The goal here is to accumulate 10 minutes “time at VO₂ max”. This will generally equate to around 15-20 minutes of ‘work’, as it will likely take 60 seconds or so to actually reach your VO₂ max zone intensity at the beginning of each interval. An example of this type of training would be 5 sets of 3 minute runs at 95% of velocity at VO₂ max with 3 minutes of passive recovery/easy walking. It has been reported that HIT training takes up 10-15% of the training volume in elite endurance runners. The left over 10-15% is devoted to recovery and tapering.
Both HVT and HIT sessions both improve cardiac and skeletal metabolic (mitochondrial oxidative capacity, fat oxidative capacity, glucose transport capacity) functions, but possibly due to different pathways. They also both improve capillary density, myoglobin content, and stroke volume as discussed above.
Some Things to Consider:
- VO₂ max is an important indicator for successful endurance performance. As the length of activity becomes longer (over 20 minutes), the other factors discussed in our previous blog contribute more significantly to performance.

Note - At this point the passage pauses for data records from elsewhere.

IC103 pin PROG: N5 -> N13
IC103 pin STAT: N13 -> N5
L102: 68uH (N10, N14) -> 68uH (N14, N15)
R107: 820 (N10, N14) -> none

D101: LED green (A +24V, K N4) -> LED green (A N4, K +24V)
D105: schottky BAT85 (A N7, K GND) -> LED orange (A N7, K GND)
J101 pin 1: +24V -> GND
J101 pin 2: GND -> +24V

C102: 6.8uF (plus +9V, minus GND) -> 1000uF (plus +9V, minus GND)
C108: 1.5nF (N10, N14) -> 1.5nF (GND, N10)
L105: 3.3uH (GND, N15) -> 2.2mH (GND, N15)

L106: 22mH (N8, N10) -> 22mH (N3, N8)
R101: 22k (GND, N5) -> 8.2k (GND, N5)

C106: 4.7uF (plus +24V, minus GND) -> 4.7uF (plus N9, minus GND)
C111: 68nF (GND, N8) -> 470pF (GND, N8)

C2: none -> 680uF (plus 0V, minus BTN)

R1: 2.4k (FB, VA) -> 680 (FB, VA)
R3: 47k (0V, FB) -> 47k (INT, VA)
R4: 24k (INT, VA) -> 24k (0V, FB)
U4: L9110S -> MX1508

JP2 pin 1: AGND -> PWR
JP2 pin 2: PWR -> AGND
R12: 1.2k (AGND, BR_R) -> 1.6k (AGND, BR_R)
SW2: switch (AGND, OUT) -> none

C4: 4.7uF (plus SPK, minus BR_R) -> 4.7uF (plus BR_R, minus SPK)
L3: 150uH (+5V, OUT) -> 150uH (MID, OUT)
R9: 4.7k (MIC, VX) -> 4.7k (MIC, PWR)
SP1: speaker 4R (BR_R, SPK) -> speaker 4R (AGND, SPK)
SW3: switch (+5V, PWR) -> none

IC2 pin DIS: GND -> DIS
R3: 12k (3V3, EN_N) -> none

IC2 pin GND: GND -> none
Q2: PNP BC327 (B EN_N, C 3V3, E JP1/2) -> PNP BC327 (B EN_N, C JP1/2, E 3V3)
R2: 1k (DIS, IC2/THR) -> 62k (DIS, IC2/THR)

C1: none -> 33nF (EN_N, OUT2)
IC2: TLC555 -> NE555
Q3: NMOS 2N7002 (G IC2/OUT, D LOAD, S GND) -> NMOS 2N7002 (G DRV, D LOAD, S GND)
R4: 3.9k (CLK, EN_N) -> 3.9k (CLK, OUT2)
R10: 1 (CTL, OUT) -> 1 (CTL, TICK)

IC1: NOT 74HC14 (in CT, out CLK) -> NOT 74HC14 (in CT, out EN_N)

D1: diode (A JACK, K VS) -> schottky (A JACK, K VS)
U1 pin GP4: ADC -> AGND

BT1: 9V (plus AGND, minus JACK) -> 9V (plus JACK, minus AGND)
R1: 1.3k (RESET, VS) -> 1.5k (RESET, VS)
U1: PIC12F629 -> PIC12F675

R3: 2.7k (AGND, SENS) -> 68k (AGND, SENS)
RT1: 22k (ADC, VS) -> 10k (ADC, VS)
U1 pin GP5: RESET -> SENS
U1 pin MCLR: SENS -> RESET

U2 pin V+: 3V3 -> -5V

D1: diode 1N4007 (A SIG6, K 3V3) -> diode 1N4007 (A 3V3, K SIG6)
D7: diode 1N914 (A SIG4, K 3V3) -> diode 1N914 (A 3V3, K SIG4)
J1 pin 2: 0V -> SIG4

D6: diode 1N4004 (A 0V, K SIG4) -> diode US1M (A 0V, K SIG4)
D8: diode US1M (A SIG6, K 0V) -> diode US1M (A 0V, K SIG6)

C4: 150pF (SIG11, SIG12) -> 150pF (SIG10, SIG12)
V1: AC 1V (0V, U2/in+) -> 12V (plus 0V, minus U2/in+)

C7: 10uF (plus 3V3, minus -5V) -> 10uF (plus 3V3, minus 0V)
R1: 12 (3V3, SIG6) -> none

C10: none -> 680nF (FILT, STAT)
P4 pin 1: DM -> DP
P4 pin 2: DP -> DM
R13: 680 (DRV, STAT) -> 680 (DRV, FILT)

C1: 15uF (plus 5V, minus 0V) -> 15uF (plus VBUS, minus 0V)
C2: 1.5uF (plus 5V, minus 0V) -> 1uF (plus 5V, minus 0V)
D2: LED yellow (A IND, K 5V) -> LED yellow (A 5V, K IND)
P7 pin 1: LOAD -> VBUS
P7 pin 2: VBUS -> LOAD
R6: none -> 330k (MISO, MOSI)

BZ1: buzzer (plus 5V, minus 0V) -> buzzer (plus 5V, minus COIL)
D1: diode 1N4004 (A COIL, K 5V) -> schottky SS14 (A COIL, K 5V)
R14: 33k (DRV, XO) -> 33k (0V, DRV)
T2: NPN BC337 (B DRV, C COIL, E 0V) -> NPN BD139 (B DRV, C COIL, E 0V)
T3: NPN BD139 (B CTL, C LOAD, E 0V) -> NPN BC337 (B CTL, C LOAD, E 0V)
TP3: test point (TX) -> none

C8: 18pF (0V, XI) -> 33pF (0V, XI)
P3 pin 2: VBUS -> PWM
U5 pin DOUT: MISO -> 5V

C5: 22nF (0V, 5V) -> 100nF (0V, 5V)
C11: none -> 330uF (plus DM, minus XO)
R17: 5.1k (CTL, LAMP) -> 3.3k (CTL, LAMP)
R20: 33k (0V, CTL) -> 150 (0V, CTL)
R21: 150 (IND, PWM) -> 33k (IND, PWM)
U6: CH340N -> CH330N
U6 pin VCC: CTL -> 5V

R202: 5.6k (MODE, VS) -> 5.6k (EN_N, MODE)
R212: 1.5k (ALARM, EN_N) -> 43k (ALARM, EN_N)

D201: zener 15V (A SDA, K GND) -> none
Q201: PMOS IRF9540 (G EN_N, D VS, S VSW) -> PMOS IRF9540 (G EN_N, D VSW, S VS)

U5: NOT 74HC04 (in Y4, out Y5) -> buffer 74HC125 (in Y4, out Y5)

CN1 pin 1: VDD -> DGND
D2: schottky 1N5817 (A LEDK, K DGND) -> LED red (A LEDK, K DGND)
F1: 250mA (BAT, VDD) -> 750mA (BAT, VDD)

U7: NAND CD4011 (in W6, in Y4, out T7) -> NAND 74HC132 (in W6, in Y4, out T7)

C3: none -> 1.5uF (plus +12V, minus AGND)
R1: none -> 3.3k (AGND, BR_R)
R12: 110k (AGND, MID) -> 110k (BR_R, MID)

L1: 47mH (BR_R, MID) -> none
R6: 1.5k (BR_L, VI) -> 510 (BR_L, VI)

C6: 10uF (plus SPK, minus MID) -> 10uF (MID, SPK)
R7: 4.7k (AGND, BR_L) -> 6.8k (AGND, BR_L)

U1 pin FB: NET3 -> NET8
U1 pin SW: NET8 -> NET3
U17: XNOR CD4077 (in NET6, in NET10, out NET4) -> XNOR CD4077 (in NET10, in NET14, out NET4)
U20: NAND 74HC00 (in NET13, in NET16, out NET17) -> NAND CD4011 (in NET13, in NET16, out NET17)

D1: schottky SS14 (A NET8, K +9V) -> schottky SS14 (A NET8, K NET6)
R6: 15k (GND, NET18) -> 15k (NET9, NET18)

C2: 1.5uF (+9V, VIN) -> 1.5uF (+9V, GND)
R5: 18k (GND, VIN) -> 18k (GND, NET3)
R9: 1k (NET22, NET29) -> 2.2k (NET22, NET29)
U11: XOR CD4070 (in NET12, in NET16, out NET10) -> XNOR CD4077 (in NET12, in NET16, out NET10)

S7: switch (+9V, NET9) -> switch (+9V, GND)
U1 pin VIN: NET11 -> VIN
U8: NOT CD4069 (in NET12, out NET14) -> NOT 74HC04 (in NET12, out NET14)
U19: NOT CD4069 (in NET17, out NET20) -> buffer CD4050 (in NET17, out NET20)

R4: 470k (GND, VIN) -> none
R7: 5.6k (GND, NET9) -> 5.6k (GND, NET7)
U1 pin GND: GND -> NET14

- 75% of HVT and 10-15% of HIT was reported among elite endurance runners, who run well in excess of 100km/week. Cycling, swimming, rowing sports etc provide much less muscle damage to the body, so you should consider whether your body can handle more than only 10-15% HIT.
- Luckily for us, mitochondria, capillary density, myoglobin and stroke volume are all improved through completing the same training method (whether HVT or HIT), so you don’t need to worry about ‘focusing’ on either aspect: they are improved simultaneously.
- Unfortunately, however, your individualised training zones cannot be accurately determined by finding a “percentage of maximum”. The only zone this is applicable to is the beginning of your zone 2 endurance (which occurs at 56% VO₂ max), the others are determined by your unique physiological data gained from completing a VO₂ max test.